--- Texte fourni ---

Les expressionnistes abstraits puisent leur inspiration et leur technique dans plusieurs sources. Ils sont marqués par les influences du surréalisme (subconscient, écriture automatique, dripping), ainsi que par l’abstraction de Wassily Kandinsky et d’Arshile Gorky ou par les œuvres de Hans Hofmann.

Méditerranée, Patrice Robin (2006)

Comme le dit David Anfam, spécialiste du sujet (on lui doit plusieurs ouvrages de références sur la question), « l’Expressionnisme abstrait n’était pas un mouvement mais un « phénomène ». Un groupe d’artistes américains et immigrés, construisant un art nouveau sur les ruines du monde. Une communauté élargie qui tailla en pièces la peinture d’avant pour en faire quelque chose d’autre, plus brut, plus grand.« 

L’expressionnisme abstrait s’impose avec une nouvelle génération d’artistes vivant, au moins partiellement, à New York. Il se caractérise par des toiles immenses, ou simplement de grande taille, mais pas exclusivement. Certaines sont entièrement peintes all-over (où les éléments picturaux sont disposés de manière égale sur toute la surface disponible). Dans ces toiles exceptionnelles, chaque coup de pinceau annule le précédent et le rapport de celui-ci avec la surface du fond. Procédé qui conduit à une répartition plus ou moins uniforme des éléments picturaux sur la totalité de la surface du tableau qui semble se prolonger au-delà des bords. Bien plus généralement, le tableau expressionniste abstrait met en valeur la matière et la couleur utilisée comme matière.

Caractéristiques

  • Abstraction totale : Les œuvres sont dépourvues de représentation figurative, mettant l’accent sur la couleur, la forme et la texture. L’abstraction sert à exprimer des émotions et des sensations plutôt qu’à représenter des objets du monde réel.
  • Gestualité : Les artistes utilisent des techniques gestuelles, comme le dripping de Pollock, où la peinture est éclaboussée ou coulée sur la toile, créant un effet dynamique et improvisé.
  • Couleurs vives : L’utilisation de couleurs intenses et contrastées est courante, visant à provoquer des émotions chez le spectateur.
  • Approche personnelle : Chaque œuvre reflète la vision unique de l’artiste, souvent enracinée dans des expériences personnelles, psychologiques ou sociales. L’art devient une exploration introspective.
  • Grands formats : Les toiles sont souvent de grande taille, permettant une immersion totale et une interaction physique avec l’œuvre.

Certains artistes qualifiés d’expressionnistes abstraits ont été « regroupés » en deux courants, pour simplifier : l’action painting qui valorise l’action du peintre, ses gestes, et la colorfield painting qui mise sur des effets de surface de couleurs, plus ou moins unies, plates. Par ailleurs, le critique Clement Greenberg qualifiait aussi la peinture des expressionnistes abstraits, en général, de painterly, présentant pour la plupart des effets de peinture qui allaient à l’encontre de la planéité du tableau.

Ce qui naissait sur la toile n’était plus une image mais un événement

Harold Rosenberg (1952)

---

## Consignes
Extrayez mot pour mot le passage du texte sur l'expressionnisme abstrait qui va de « Caractéristiques » à « du monde réel. ».

--- Données fournies ---

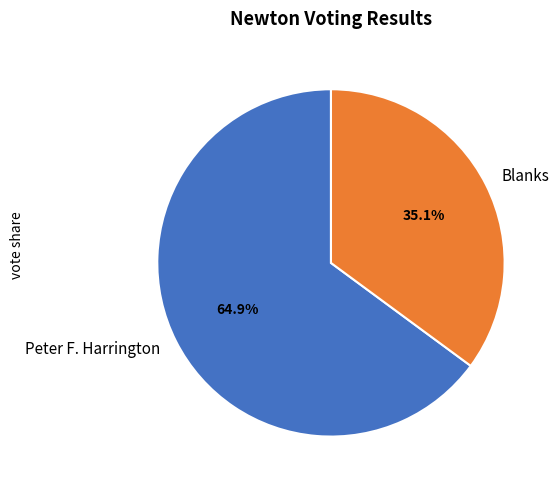

How many segments does this pie chart have?

2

---

## Réponse finale
Caractéristiques

  • Abstraction totale : Les œuvres sont dépourvues de représentation figurative, mettant l’accent sur la couleur, la forme et la texture. L’abstraction sert à exprimer des émotions et des sensations plutôt qu’à représenter des objets du monde réel.